Forex Trading Academy

How to Trade Breakouts

A breakout occurs when the price “breaks out” of some kind of consolidation or trading range.

A breakout can also occur when a specific price level is breached such as support and resistance levels, pivot points, Fibonacci levels, etc.

With breakout trades, the goal is to enter the market right when the price makes a breakout and then continue to ride the trade until volatility dies down.

When trading breakouts, it is important to consider the underlying stock's support and resistance levels. The more times a stock price has touched these areas, the more valid these levels are and the more important they become. At the same time, the longer these support and resistance levels have been in play, the better the outcome when the stock price finally breaks out

How to Measure Volatility

Volatility is something that we can use when looking for good breakout trade opportunities.

Volatility measures the overall price fluctuations over a certain time and this information can be used to detect potential breakouts.

There are a few indicators that can help you gauge a pair’s current volatility.

Using these indicators can help you tremendously when looking for breakout opportunities.

Types of Breakouts

When trading breakouts in forex, it is important to realize that there are 3 main types:

1. Continuation breakouts

2. Reversal breakouts

3. False breakouts

Knowing what type of breakout you are seeing will help you make sense of what is actually happening in the big picture of the market.

Breakouts are significant because they indicate a change in the supply and demand of the currency pair you are trading.

This change in sentiment can cause extensive moves that provide excellent opportunities for you to grab some pips.

Continuation Breakouts

A continuation breakout is a breakout which continues in the same direction as the main trend. They occur after the price consolidates (range-bound market) after a significant move in price.

Continuation breakouts are situations where major players break out of trading ranges after periods of consolidation. Here traders take a breather after a long-protracted battle trying to jockey for trading position. Once they’ve caught their breath, the traders break out of the range – be it uptrend.

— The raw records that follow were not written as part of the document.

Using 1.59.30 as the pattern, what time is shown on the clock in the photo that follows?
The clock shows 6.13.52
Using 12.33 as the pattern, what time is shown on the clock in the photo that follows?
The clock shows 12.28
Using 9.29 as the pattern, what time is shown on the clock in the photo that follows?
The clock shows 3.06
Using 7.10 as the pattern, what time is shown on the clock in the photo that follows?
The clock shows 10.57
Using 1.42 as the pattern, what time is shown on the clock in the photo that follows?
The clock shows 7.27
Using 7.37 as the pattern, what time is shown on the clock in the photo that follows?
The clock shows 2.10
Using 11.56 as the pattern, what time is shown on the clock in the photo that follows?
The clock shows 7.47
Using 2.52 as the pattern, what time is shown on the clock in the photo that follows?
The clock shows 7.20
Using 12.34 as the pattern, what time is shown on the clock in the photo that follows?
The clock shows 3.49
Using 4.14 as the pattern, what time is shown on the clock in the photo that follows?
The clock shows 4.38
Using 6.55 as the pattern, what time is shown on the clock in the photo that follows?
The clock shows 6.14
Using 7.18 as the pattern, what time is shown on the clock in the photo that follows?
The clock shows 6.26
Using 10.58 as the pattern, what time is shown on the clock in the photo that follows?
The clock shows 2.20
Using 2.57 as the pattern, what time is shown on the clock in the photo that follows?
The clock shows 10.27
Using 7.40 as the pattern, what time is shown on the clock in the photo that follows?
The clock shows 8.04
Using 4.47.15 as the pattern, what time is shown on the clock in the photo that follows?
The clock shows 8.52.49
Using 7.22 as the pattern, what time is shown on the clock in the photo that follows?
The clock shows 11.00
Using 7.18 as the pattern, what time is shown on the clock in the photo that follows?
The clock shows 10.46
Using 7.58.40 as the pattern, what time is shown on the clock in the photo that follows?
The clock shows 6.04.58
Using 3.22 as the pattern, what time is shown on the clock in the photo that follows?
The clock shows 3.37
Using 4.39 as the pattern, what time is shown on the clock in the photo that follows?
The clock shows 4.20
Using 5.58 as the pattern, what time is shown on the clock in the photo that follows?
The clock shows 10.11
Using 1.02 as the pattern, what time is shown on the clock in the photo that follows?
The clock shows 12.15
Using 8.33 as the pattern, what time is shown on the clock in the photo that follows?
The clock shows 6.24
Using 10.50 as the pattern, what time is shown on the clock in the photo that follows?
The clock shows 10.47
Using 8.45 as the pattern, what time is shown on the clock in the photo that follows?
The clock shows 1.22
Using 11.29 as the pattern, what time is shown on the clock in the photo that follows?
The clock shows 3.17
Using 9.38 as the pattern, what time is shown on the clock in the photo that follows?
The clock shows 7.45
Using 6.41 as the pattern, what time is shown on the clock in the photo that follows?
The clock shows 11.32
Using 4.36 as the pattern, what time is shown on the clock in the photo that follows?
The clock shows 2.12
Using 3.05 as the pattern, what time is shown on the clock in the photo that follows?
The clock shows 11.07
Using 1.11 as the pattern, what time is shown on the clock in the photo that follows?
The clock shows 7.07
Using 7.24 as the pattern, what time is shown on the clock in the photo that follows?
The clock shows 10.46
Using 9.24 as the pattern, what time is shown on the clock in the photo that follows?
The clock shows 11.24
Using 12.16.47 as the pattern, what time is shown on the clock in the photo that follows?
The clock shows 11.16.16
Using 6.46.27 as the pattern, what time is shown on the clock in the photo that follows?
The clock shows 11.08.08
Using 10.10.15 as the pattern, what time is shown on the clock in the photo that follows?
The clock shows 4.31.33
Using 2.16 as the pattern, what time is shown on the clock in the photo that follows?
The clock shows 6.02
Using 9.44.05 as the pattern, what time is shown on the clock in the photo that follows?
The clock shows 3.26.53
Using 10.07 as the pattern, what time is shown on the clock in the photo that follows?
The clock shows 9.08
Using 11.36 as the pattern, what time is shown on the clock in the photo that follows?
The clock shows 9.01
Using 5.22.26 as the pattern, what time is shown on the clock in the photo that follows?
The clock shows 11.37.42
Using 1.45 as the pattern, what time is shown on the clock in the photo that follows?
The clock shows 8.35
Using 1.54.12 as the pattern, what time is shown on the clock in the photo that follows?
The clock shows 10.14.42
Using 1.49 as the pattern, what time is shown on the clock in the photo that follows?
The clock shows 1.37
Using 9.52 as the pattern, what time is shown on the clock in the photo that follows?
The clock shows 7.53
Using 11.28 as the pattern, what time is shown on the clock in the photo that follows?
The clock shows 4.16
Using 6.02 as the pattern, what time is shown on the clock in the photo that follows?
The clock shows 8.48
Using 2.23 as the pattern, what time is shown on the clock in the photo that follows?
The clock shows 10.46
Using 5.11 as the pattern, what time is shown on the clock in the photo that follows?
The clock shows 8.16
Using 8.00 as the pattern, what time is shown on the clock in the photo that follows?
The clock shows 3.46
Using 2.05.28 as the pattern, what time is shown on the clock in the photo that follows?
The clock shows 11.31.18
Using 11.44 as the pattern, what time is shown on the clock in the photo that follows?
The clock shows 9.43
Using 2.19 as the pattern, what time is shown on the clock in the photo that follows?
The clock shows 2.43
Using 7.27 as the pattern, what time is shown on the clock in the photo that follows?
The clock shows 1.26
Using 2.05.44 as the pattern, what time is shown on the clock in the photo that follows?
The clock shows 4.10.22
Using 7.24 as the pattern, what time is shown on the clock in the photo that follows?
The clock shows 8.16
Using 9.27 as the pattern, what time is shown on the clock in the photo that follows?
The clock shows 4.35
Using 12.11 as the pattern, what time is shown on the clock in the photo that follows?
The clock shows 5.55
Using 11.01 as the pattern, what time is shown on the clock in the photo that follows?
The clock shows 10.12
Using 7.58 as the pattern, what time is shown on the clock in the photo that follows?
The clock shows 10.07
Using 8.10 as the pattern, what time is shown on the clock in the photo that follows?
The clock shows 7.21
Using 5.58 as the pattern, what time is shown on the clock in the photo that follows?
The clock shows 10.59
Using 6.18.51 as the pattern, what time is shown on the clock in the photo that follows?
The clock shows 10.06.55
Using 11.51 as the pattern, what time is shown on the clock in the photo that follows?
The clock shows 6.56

If traders decide that the initial trend was the right decision and continue to push the price in the same direction, the result is a continuation breakout. Just think of it as a “continuation” of the initial trend.

Reversal Breakouts

A reversal breakout, as the name suggests, reverses the previous trend in the opposite direction. In the beginning, it forms just like a continuation breakout, after the price consolidates after a big push in price.

Just like their brethren in continuation breakouts players also take a breather after locking horns with each other. However, there is a difference. The difference here is that the prevailing trend loses momentum after the players’ ability to sustain the trend begins to evaporate. consequently price is pushed in the opposite direction, resulting in a reversal breakout.

The only difference is that after this consolidation, forex traders decide that the trend is exhausted and push the price in the opposite or “reverse” direction.

As a result, you have what is called a “reversal breakout”.

False Breakouts

A false breakout occurs when the price moves outside the consolidation range and closes outside but doesn’t continue in the direction of the breakout. Instead, the price moves back inside the consolidation range.

A good way to enter on a breakout is to wait until the price retraces back to the original breakout level and then wait to see if it bounces back to create a new high or low (depending on which direction you are trading).

Another way to combat fake outs is by not taking the first breakout you see.

By waiting to see if the price will continue to move in your intended direction, you give yourself a better chance of taking a profitable trade.

The downside to this is that you may miss out on some trades in which the price moves quickly without any hesitation.

How to Trade Breakouts Using Trend Lines, Channels and Triangles

Once you start getting used to the signs of breakouts, you’ll be able to spot good potential trades fairly quickly.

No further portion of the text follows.